Posted in C#, Math | 19 comments

Comments

    1. Avatar
      Svish Fri, 15 Jan 2010 10:03:18 GMT

      Are BitArrays thread-safe, or how does that work?

      Is it possible to write a version of this without the Parrallel.For method? Well, I suppose it is possible of course, but would it be a big mess? :p

    2. Avatar
      Jonas Elfström Fri, 15 Jan 2010 12:33:16 GMT

      Replace the Parallel.For with for (int x = 1; x <= sqrt; x++) and remove ); from row 24 and you should be good to go.

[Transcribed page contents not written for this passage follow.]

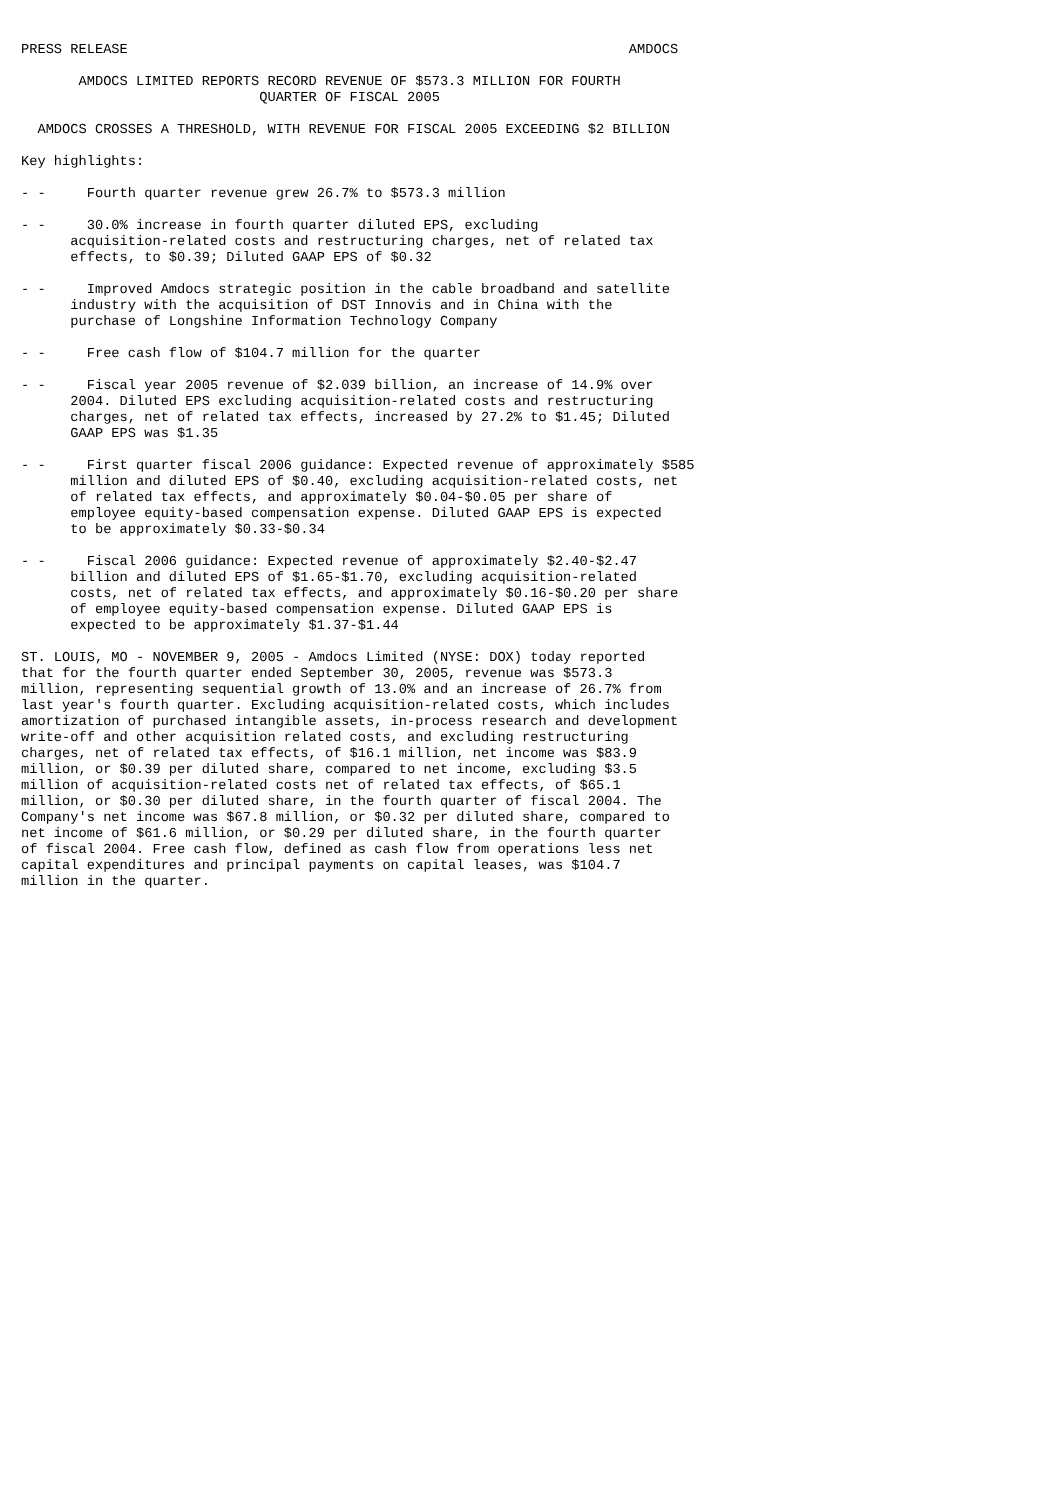PRESS RELEASE                                                             AMDOCS

       AMDOCS LIMITED REPORTS RECORD REVENUE OF $573.3 MILLION FOR FOURTH
                             QUARTER OF FISCAL 2005

  AMDOCS CROSSES A THRESHOLD, WITH REVENUE FOR FISCAL 2005 EXCEEDING $2 BILLION

Key highlights:

- -     Fourth quarter revenue grew 26.7% to $573.3 million

- -     30.0% increase in fourth quarter diluted EPS, excluding
      acquisition-related costs and restructuring charges, net of related tax
      effects, to $0.39; Diluted GAAP EPS of $0.32

- -     Improved Amdocs strategic position in the cable broadband and satellite
      industry with the acquisition of DST Innovis and in China with the
      purchase of Longshine Information Technology Company

- -     Free cash flow of $104.7 million for the quarter

- -     Fiscal year 2005 revenue of $2.039 billion, an increase of 14.9% over
      2004. Diluted EPS excluding acquisition-related costs and restructuring
      charges, net of related tax effects, increased by 27.2% to $1.45; Diluted
      GAAP EPS was $1.35

- -     First quarter fiscal 2006 guidance: Expected revenue of approximately $585
      million and diluted EPS of $0.40, excluding acquisition-related costs, net
      of related tax effects, and approximately $0.04-$0.05 per share of
      employee equity-based compensation expense. Diluted GAAP EPS is expected
      to be approximately $0.33-$0.34

- -     Fiscal 2006 guidance: Expected revenue of approximately $2.40-$2.47
      billion and diluted EPS of $1.65-$1.70, excluding acquisition-related
      costs, net of related tax effects, and approximately $0.16-$0.20 per share
      of employee equity-based compensation expense. Diluted GAAP EPS is
      expected to be approximately $1.37-$1.44

ST. LOUIS, MO - NOVEMBER 9, 2005 - Amdocs Limited (NYSE: DOX) today reported
that for the fourth quarter ended September 30, 2005, revenue was $573.3
million, representing sequential growth of 13.0% and an increase of 26.7% from
last year's fourth quarter. Excluding acquisition-related costs, which includes
amortization of purchased intangible assets, in-process research and development
write-off and other acquisition related costs, and excluding restructuring
charges, net of related tax effects, of $16.1 million, net income was $83.9
million, or $0.39 per diluted share, compared to net income, excluding $3.5
million of acquisition-related costs net of related tax effects, of $65.1
million, or $0.30 per diluted share, in the fourth quarter of fiscal 2004. The
Company's net income was $67.8 million, or $0.32 per diluted share, compared to
net income of $61.6 million, or $0.29 per diluted share, in the fourth quarter
of fiscal 2004. Free cash flow, defined as cash flow from operations less net
capital expenditures and principal payments on capital leases, was $104.7
million in the quarter.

      If I understand http://bit.ly/8lZagW correctly the isPrime[n] = !isPrime[n]; is an atomic operation but I have to investigate the matter of thread safety further. Thanks!

    3. Avatar
      Svish Fri, 15 Jan 2010 14:47:57 GMT

      But that would remove the parallelism :p I was wondering if it could be done in a nice way without using Parallel.For, but still have the parallelism. (So do whatever Parallel.For does yourself)

    4. Avatar
      Svish Fri, 15 Jan 2010 14:50:13 GMT

      From that link you posted: “Aside from the library functions designed for that purpose, there is no guarantee of atomic read-modify-write, such as in the case of increment or decrement.” – Wouldn’t that mean that it is not thread-safe? or?

    5. Avatar
      Jonas Elfström Fri, 15 Jan 2010 15:23:15 GMT

      That’s for “long, ulong, double, and decimal”. Read/write of booleans is atomic. I’m just not sure that isPrime[n] = !isPrime[n]; is the same as Boolean test = false; test = !test; which would be atomic.

    6. Avatar
      Jonas Elfström Fri, 15 Jan 2010 16:24:41 GMT
    7. Avatar
      Jonas Elfström Sat, 16 Jan 2010 15:11:21 GMT

      “I was wondering if it could be done in a nice way without using Parallel.”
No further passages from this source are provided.